Universality of Feature Spaces in Large Language Models: Sparse Autoencoders Reveal Cross-Model Representation Commonalities

A study based on Sparse Autoencoders (SAE) proposes the 'Analogical Feature Universality' hypothesis, finding that the feature spaces of different large language models (LLMs) have high geometric structural similarity, providing a theoretical foundation for cross-model transfer of interpretability techniques. The study disentangles neuronal representations via SAE, verifies the universality of feature spaces, and holds significant importance for the field of LLM interpretability.

The 'black-box' nature of large language models (LLMs) is a core challenge in AI interpretability research. The academic community has proposed the 'Universality Hypothesis', which suggests that different models may converge to similar concept representations, but direct feature comparison faces the obstacle of polysemy—individual neurons often correspond to multiple unrelated concepts, leading to difficulties in cross-model feature alignment.

To address the polysemy issue, researchers introduced Sparse Autoencoders (SAE). SAE decomposes model neurons into sparse, interpretable feature representations, where each feature corresponds to an independent concept, achieving 'disentanglement' of representations and helping to clearly observe the internal concept organization of models.

The authors propose the 'Analogical Feature Universality' hypothesis: even if SAEs of different models learn different feature representations, the geometric structure of their feature spaces remains similar and can be aligned via rotation transformations. The significance of this hypothesis lies in the possibility that interpretability techniques (such as steering vectors) can be transferred across models through transformations.
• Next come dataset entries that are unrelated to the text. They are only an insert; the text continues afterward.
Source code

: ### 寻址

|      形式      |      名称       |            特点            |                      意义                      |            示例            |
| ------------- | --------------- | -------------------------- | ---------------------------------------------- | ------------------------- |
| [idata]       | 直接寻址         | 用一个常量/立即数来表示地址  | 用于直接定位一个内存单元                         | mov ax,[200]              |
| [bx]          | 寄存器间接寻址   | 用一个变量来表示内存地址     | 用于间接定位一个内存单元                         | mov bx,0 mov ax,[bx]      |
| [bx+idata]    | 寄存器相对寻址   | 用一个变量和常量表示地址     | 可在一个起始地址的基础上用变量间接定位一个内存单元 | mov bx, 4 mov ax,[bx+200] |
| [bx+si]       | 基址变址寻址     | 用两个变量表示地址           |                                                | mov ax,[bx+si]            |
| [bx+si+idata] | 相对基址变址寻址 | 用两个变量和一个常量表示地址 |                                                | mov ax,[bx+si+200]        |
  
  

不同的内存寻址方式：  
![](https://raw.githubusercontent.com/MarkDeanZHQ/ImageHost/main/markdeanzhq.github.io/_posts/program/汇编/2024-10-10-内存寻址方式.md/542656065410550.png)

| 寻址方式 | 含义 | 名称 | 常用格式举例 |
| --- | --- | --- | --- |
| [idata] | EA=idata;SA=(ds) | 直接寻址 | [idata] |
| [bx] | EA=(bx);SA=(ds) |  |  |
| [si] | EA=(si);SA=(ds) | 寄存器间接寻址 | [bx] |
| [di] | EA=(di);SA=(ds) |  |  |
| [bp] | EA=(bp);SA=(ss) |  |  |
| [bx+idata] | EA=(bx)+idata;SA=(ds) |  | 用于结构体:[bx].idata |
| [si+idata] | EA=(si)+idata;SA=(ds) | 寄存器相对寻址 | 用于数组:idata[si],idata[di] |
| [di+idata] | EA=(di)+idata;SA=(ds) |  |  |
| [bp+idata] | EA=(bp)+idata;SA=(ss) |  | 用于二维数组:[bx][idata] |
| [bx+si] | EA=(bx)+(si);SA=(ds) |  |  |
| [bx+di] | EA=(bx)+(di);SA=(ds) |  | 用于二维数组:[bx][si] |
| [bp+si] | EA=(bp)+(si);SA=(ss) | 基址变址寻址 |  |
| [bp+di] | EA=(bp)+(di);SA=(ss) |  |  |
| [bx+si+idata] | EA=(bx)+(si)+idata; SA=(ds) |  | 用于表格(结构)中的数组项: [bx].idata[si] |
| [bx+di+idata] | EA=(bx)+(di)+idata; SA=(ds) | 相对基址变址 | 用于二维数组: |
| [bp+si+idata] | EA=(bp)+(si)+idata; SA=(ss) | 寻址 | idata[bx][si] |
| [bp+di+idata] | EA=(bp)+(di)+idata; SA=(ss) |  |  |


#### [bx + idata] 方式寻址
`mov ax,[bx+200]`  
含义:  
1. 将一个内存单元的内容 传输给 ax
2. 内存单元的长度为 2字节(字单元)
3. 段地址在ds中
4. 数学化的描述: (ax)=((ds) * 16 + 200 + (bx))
The study uses a two-step method to verify the hypothesis: 1. Pair cross-model similar features by analyzing feature activation patterns of the same input text via activation correlation analysis; 2. Evaluate the spatial relationship similarity of paired feature weight vectors using Representational Similarity Analysis (RSA) and Singular Vector Canonical Correlation Analysis (SVCCA).

Experiments comparing models like the Pythia series (70M and 160M parameters) found that the geometric structure of feature spaces of different-scale models is significantly consistent. The study also provides an interactive visualization tool that displays cross-model feature space correspondences via dual-panel UMAP projections, allowing users to select regions to synchronously highlight paired features.

The practical significance of this study includes: 1. Interpretability tools may not need to be developed separately; cross-model reuse can be achieved via transformations; 2. It implies the existence of a 'universal language' or fundamental representation that LLMs approach; 3. The open-source codebase and visualization tools provide infrastructure for subsequent research. In the future, it is expected to promote the development of universal AI understanding tools.